The flavour pack teas are fascinating. They aren’t brewed on the spot, they’re made by diluting a liquid concentrate. As a result, you can enjoy them hot or cold. You remove the right-hand jug and then the water outlet is pulled outwards, transforming into a spout to dispense drinks into a cup. It’s a neat design and a mug fits perfectly under the spout. Again, LANG stops automatically after serving a standard cupful, or you can tap the screen to stop it prematurely.

Cold green tea was a bit weird but the warm one was good. We expected something bitter or bland but it tasted very pleasant. You would have thought it was freshly brewed from tea leaves.

We were excited to try the black tea, to compare with a regular brew, but sadly the cartridge didn’t work on our review sample, despite repeated attempts. LANG just didn’t register it as being present. What’s more, the bottom of the tap water jug let out water onto the worktop.

The design is generally good, with just a few other quibbles. It’s annoying that the tap water jug isn’t transparent as you can’t tell how full it is without lifting the lid. And the display is hard to read in bright direct sunlight.

The non-working flavour pack was forgivable, but the fact that the bottom of the tap water jug leaked repeatedly was not. This was an early model and things will need fine-tuning before its official launch in autumn 2019.

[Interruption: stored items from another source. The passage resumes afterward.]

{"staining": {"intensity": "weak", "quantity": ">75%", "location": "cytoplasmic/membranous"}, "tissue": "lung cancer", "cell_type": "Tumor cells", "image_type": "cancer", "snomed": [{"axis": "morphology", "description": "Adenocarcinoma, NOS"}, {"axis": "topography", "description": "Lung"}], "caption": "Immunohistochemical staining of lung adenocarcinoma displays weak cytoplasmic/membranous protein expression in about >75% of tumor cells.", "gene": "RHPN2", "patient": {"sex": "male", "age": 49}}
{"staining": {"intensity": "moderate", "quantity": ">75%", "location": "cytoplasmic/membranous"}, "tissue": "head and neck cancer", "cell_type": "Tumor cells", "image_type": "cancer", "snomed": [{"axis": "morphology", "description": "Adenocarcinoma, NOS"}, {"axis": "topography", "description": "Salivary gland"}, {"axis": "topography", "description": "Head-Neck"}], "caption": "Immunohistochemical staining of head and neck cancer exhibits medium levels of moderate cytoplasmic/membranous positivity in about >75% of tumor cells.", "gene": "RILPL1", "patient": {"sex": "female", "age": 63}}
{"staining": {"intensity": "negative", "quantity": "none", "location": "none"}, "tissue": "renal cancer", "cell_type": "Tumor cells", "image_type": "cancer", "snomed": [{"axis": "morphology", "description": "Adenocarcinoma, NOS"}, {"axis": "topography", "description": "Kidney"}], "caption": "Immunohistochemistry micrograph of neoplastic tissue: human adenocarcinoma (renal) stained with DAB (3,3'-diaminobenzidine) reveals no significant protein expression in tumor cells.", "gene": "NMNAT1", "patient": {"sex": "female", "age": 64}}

Finally, there’s the environmental debate. Whether LANG is green or greenwash depends on your current drinking habits. If you drink bottled water at home then yes, LANG would reduce your carbon footprint as well as save you money. Its mineralised water costs around €0.10 per litre and saves not just on the environmental impact of making all those plastic water bottles (including the oil used in their manufacture) but also their transportation costs. But if you drink tap water... as you were.

€499 drinklang.com


Andrew James Hot Water Dispenser

Filtration isn’t of the same standard, and there’s no remineralisation, but this machine does feature a basic Aqua Ultima filter as well as dispensing hot water at your chosen temperature, between 55 and 100°C. It’s fast and energy efficient, producing a cup of boiling water in as little as 5 seconds.

£72 andrewjamesworldwide.com

Kinetico K5 Pure

Add a tap to your kitchen sink that delivers pure filtered water (sediment, carbon and reverse osmosis) fast. The Pure Plus model (£710) also features remineralisation for a superior taste, while the Pure Ultra (£880) filters out bacteria and viruses too.

From £655 kinetico.co.uk

Tap water

The average cost of tap water in the UK is around 0.1p per litre and quality standards are very high. Experts consider it safe to drink and it’s far more environmentally friendly than bottled water. You’ll save plastic and food (ok, water) miles.